William of Orange, Husband of Queen Mary, Kensington Palace
Every tea seller tells a story about a customer who sent back their pot of Orange Pekoe tea because it did not taste of oranges. How can this be?
The answer to the disappointed drinker’s dilemma may be found in the fact that, while Orange Pekoe is one of the most common grades of tea manufactured in India or Sri Lanka, you won’t find dried oranges, orange peel, or orange flavoring in your Orange Pekoe Tea. Orange Pekoe (OP) is the name of the largest of the full leaf tea grades.
Pekoe, originally “peko”, was derived from the Chinese word pek-ho or baihao and refers to the tiny silvery hairs, resembling the cilia on a baby’s ear lobe, which sprout on the underside of unopened tea leaves. China’s costly silver needles white buds from Fujan are covered by peko. 
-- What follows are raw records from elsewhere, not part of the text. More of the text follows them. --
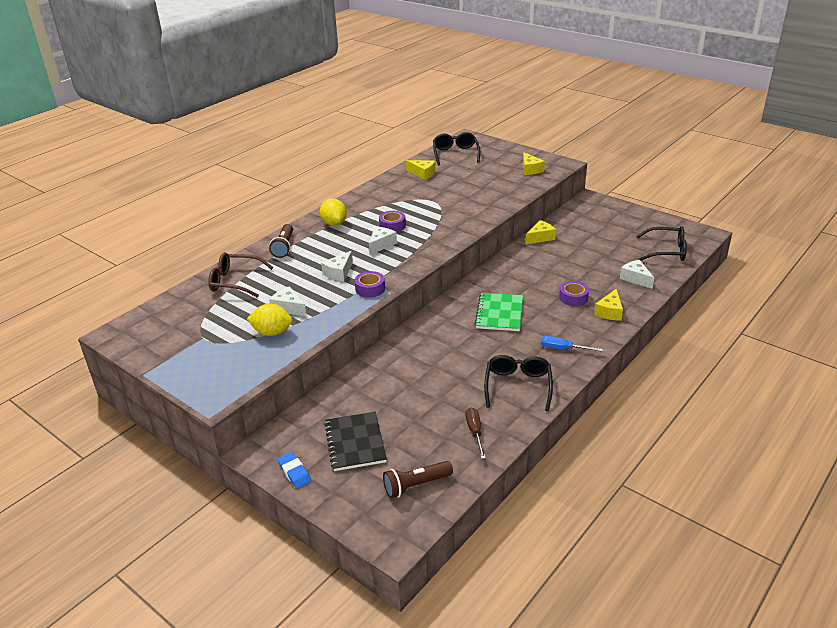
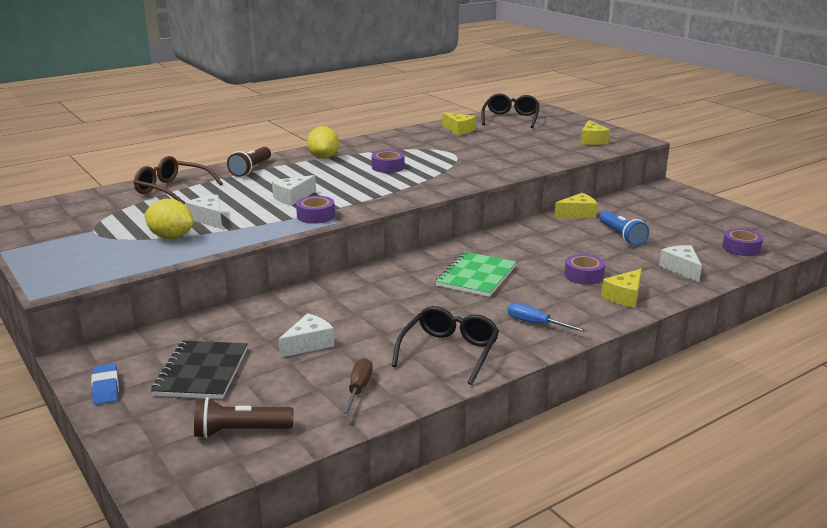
camera: 15 degrees right, 10 degrees down
(381, 244) = (361, 181): white cheese -> white cheese (309, 344)
(581, 255) = (621, 236): none -> blue flashlight
(666, 251) = (741, 248): black glasses -> purple tape

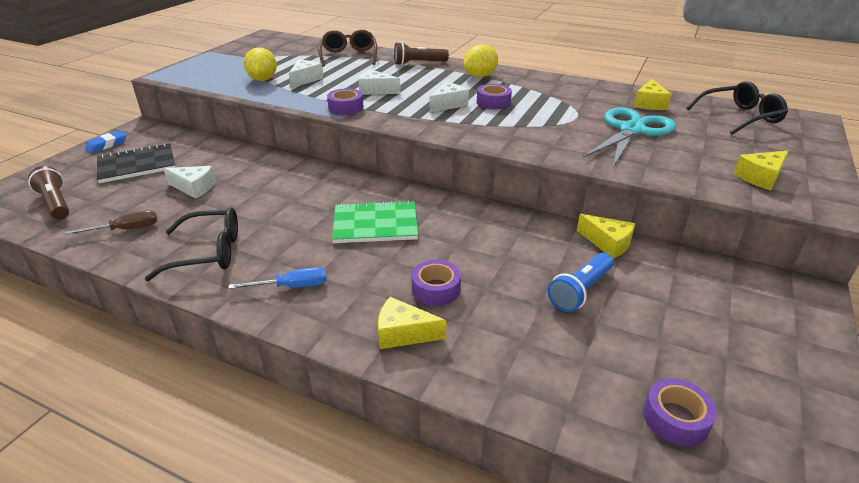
camera: 60 degrees right, 10 degrees up
(494, 146) = (632, 130): none -> turquoise scissors
(536, 324) = (292, 286): blue screwdriver -> blue screwdriver turned 75 degrees clockwise
(681, 269) = (531, 366): white cheese -> white cheese (448, 104)

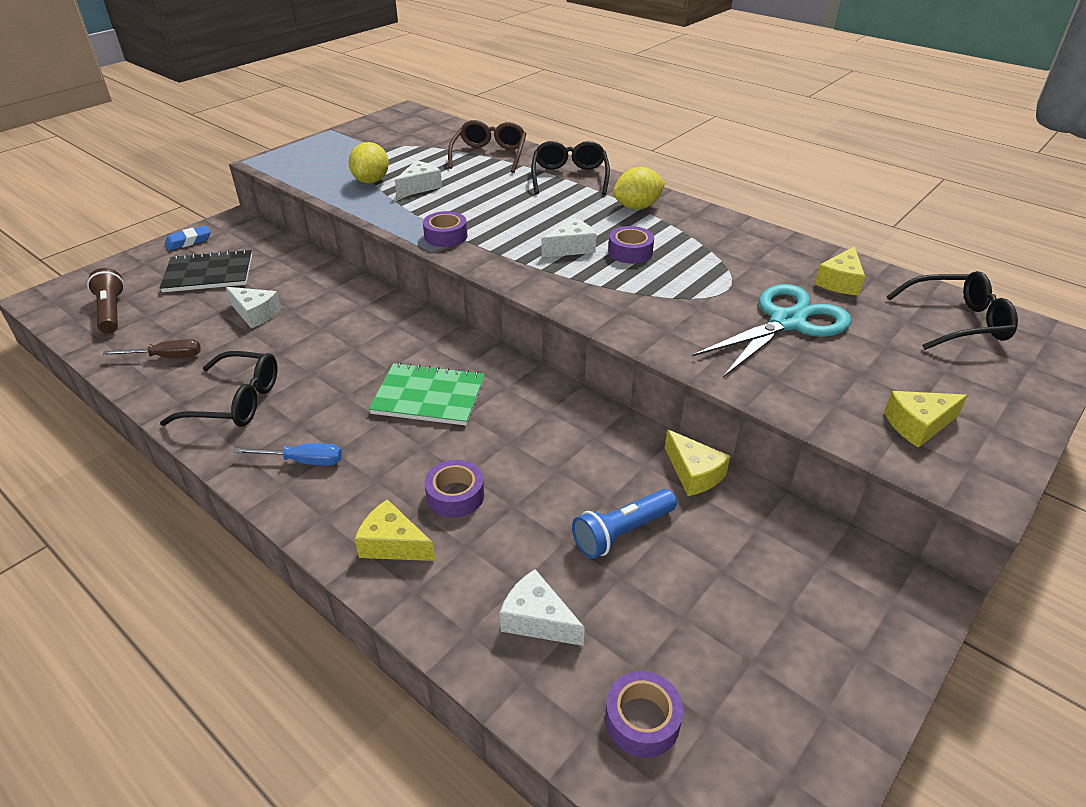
camera: 15 degrees right, 5 degrees up
(376, 90) = (494, 214): white cheese -> white cheese (537, 619)
(418, 63) = (569, 177): brown flashlight -> black glasses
The Dutch East India Company was the first European trader in Chinese teas and the term Orange Pekoe might have come about after those traders purchased pekoe tea at great cost at their port in Amoy. In order to advertise their expensive purchase to consumers back home, the Dutch East India Company presented a chest of their new tea to the Palace, the House of Orange, and named their rare find in honor or the royal family, voila Orange Pekoe Tea.
Antique Orange Pekoe Tea Tins
The word Pekoe eventually became the root of the British tea industry’s grading system, installed in the mid-1800s throughout India and Sri Lanka as the UK turned their back on Chinese tea.
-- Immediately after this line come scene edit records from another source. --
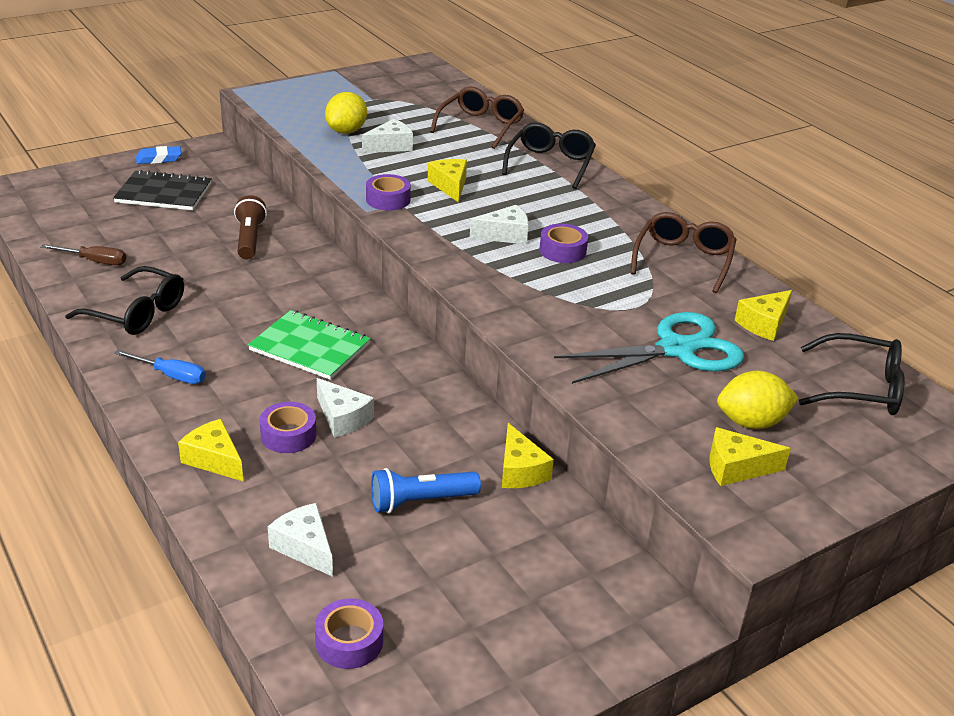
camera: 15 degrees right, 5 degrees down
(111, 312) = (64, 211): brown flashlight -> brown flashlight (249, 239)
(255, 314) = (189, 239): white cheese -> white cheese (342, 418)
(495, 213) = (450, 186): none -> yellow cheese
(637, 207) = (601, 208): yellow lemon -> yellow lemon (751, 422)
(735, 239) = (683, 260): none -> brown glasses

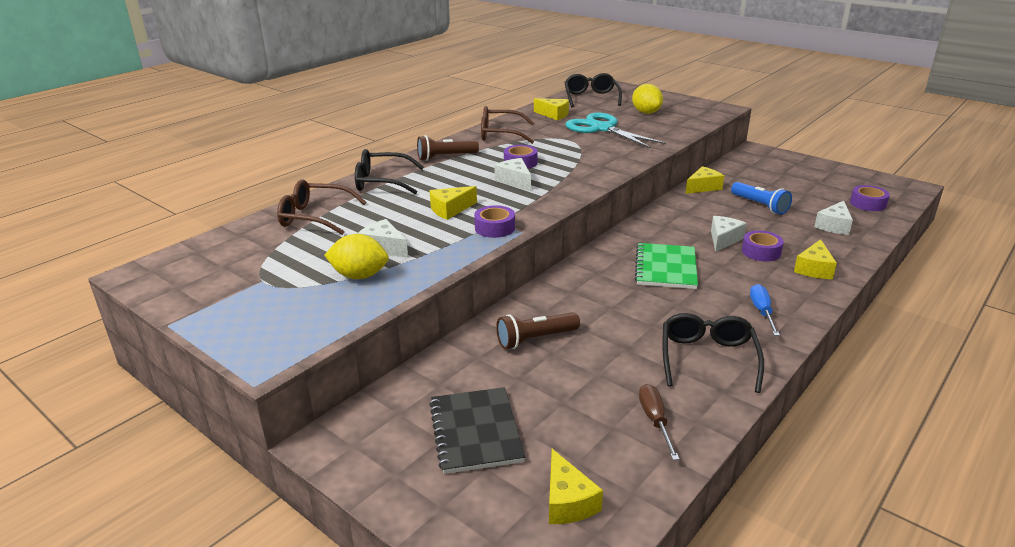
camera: 105 degrees left, 5 degrees down
(159, 159) = (381, 475): blue eraser -> none
(609, 208) = (445, 157): none -> brown flashlight
(736, 468) = (684, 113): yellow cheese -> yellow cheese (567, 501)

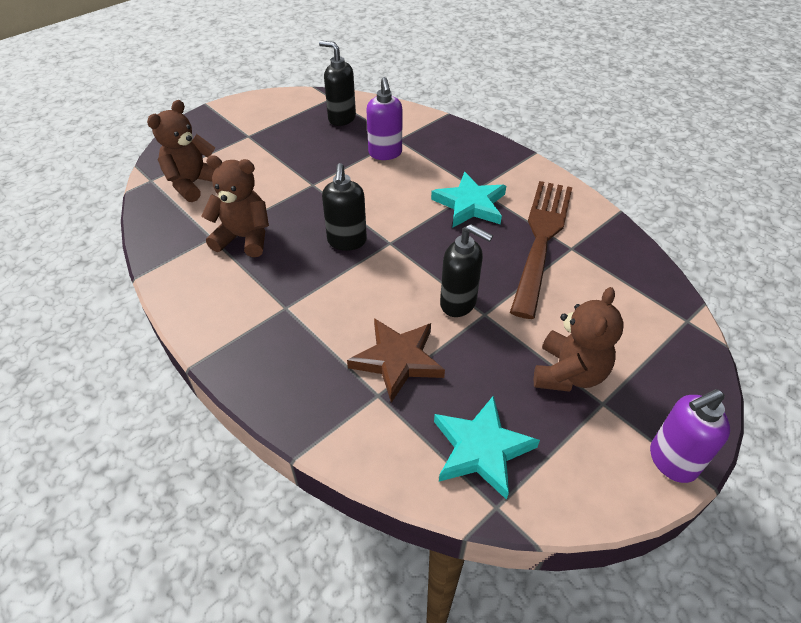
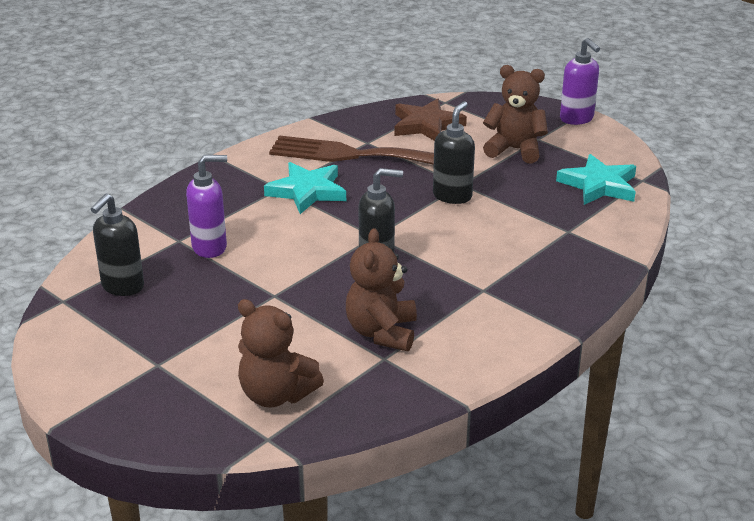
camera: 95 degrees left, 15 degrees down
(397, 360) = (528, 223): brown star -> brown star (426, 125)

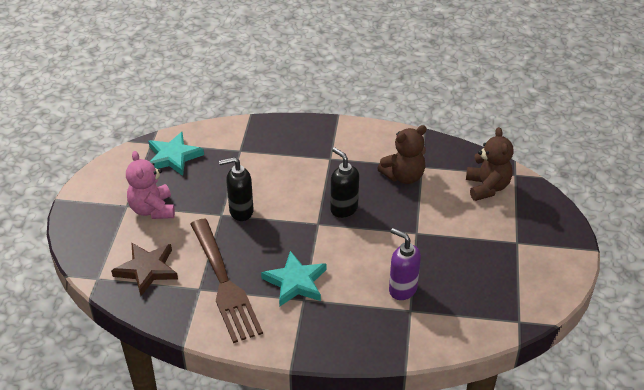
camera: 125 degrees left, 10 degrees up
(122, 287) = (479, 303): black soap dispenser -> none
(515, 150) = (152, 209): brown teddy bear -> pink teddy bear
(577, 119) = (80, 198): purple soap dispenser -> none

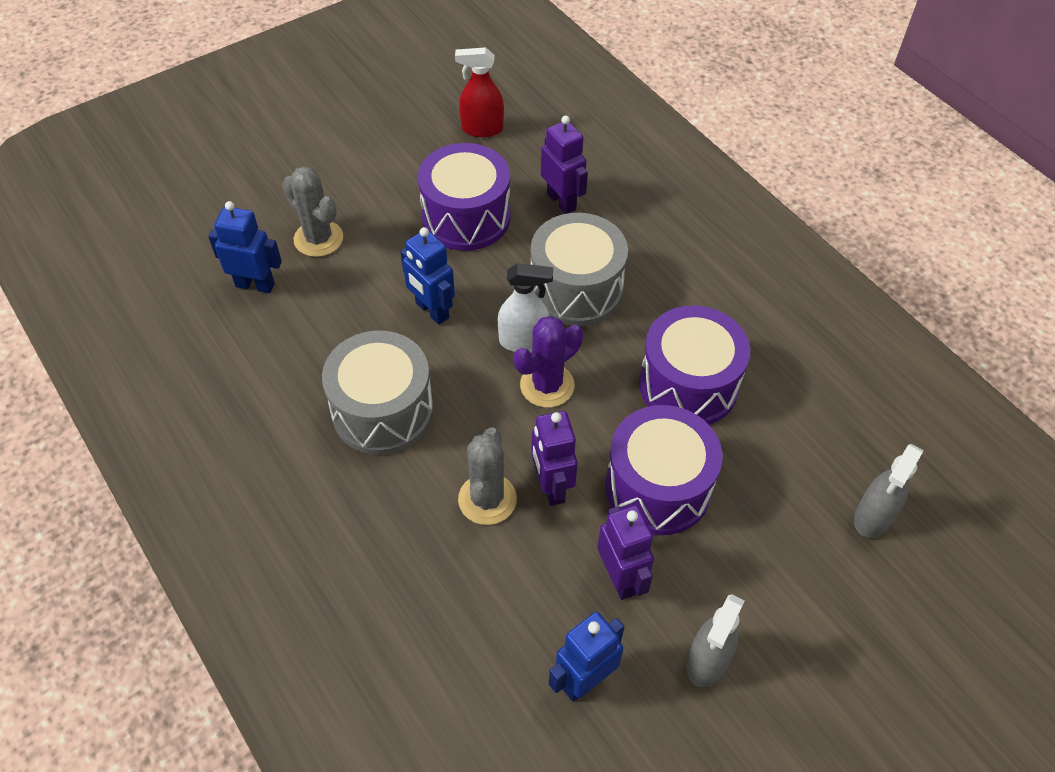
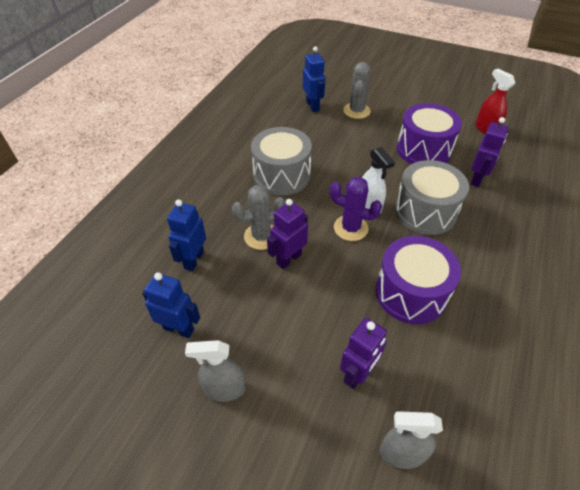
camera: 60 degrees right, 5 degrees down
(431, 311) = (354, 164): blue robot -> blue robot (193, 260)
(620, 578) = (253, 317): purple robot -> purple robot (357, 374)
(658, 487) = (326, 309): purple drum -> none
At the gates of Kensington Palace, a reminder of the House Of Orange can be seen in the stature of King William III, formerly William of Orange, who became the best-known British king of Dutch descent when he married Queen Mary. He lived at Kensington until his death in 1702, eight years following the death of Mary.
Americans are familiar with the royal couple because of their namesake college in Williamsburg, Virginia, chartered by the King and Queen in 1693.
I think that Orange Pekoe tea should be the official tea served on that historic campus!